🚫🚫 URGENT NOTICE 🚫🚫

If You Trade Futures, Read This

LEVERAGE CAN LEAD TO MAJOR MARKET DISASTERS ⚠️

I've said it many times: "Don't try futures and don't use leverage if you're new to crypto. Even with 3-4 years of experience, please avoid it." But that's not our focus now. This time, I'm explaining how leverage affects crypto market movements. Pay close attention because this is crucial.

First, let's understand leverage.

Imagine you open a trade to buy with $500 and 10X leverage. It acts as if you have $5000 in your account. How? Exchanges (like Binance) lend you $4500. If the price drops by 10% (turning your $5000 into $4500), your position is automatically closed to prevent debt to the exchange. This is known as being "liquidated."

In a long position, when you get liquidated, it creates an instant market sell-off: your remaining $4500 is sold to recover Binance's money.

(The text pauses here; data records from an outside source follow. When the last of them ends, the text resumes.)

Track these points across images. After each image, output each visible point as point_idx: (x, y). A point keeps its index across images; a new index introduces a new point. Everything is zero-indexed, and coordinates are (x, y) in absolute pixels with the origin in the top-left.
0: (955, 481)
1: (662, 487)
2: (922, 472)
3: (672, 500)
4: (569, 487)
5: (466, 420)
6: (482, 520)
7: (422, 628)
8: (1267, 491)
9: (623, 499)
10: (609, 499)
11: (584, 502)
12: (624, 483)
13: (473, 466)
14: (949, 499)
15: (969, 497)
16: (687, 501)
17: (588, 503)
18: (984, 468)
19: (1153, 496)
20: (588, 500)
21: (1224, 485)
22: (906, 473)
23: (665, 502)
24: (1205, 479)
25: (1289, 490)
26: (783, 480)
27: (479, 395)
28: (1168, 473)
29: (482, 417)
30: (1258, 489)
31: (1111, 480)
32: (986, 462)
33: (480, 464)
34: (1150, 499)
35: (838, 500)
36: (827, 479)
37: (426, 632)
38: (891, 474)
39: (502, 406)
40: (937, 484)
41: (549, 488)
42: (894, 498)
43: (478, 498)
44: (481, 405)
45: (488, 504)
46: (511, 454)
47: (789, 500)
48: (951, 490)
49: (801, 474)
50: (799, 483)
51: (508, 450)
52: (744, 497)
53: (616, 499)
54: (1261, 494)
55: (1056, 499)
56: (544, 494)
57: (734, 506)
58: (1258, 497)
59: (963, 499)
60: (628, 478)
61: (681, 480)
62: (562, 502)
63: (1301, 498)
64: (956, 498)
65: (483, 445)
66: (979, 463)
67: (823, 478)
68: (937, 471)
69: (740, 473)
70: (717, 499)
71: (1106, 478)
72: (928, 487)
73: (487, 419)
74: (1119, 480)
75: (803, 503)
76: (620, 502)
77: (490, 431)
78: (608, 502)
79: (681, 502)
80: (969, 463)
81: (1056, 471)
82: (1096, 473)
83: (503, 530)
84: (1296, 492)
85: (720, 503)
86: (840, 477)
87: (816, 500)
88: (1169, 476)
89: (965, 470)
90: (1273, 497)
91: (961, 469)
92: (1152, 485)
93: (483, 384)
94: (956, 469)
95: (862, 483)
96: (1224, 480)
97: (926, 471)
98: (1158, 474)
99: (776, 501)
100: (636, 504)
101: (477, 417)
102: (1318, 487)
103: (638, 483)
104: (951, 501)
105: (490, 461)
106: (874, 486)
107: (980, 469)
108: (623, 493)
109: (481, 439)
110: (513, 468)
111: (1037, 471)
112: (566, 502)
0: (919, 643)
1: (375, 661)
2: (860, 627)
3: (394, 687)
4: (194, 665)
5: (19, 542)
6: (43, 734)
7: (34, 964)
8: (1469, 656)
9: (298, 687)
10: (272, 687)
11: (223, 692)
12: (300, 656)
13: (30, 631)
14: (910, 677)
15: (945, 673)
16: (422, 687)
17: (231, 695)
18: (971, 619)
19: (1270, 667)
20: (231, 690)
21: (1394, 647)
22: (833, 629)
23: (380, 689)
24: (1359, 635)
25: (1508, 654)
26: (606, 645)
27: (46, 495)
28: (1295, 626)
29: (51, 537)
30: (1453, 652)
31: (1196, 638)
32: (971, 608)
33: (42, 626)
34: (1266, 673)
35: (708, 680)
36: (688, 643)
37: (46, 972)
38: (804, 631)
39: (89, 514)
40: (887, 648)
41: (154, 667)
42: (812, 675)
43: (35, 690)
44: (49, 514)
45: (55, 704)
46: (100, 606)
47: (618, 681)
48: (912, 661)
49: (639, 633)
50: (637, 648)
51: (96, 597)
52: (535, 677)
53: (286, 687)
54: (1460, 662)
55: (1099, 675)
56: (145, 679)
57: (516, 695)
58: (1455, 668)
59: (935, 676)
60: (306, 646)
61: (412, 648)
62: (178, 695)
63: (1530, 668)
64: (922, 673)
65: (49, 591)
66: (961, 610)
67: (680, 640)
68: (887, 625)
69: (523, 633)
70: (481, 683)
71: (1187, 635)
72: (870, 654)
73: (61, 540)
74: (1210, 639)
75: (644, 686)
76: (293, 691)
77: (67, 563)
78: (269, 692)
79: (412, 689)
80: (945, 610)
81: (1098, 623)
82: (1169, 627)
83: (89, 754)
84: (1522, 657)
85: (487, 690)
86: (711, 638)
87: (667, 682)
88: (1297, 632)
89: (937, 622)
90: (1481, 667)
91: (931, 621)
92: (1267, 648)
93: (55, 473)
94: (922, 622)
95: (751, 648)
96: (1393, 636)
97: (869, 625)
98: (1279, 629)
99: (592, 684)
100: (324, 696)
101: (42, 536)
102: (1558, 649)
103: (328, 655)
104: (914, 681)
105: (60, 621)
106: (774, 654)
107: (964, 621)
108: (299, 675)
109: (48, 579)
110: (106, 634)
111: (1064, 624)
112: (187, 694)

Now, let's scale this up. Imagine 100,000 traders enter long with 10X leverage on ETH at three levels: $2.8K, $3K, and $3.2K. If the price drops to $2.7K (a 10% drop from $3K), traders get liquidated, triggering massive sell orders and driving ETH's price down further, possibly to $2.5K due to cascading liquidations.

When many traders use leverage, it increases the risk of rapid and strong liquidations, causing "FLASH CRASHES"—moments where ETH can drop 15-20% in minutes. This also happens in traditional finance with banks and hedge funds, but that's another topic.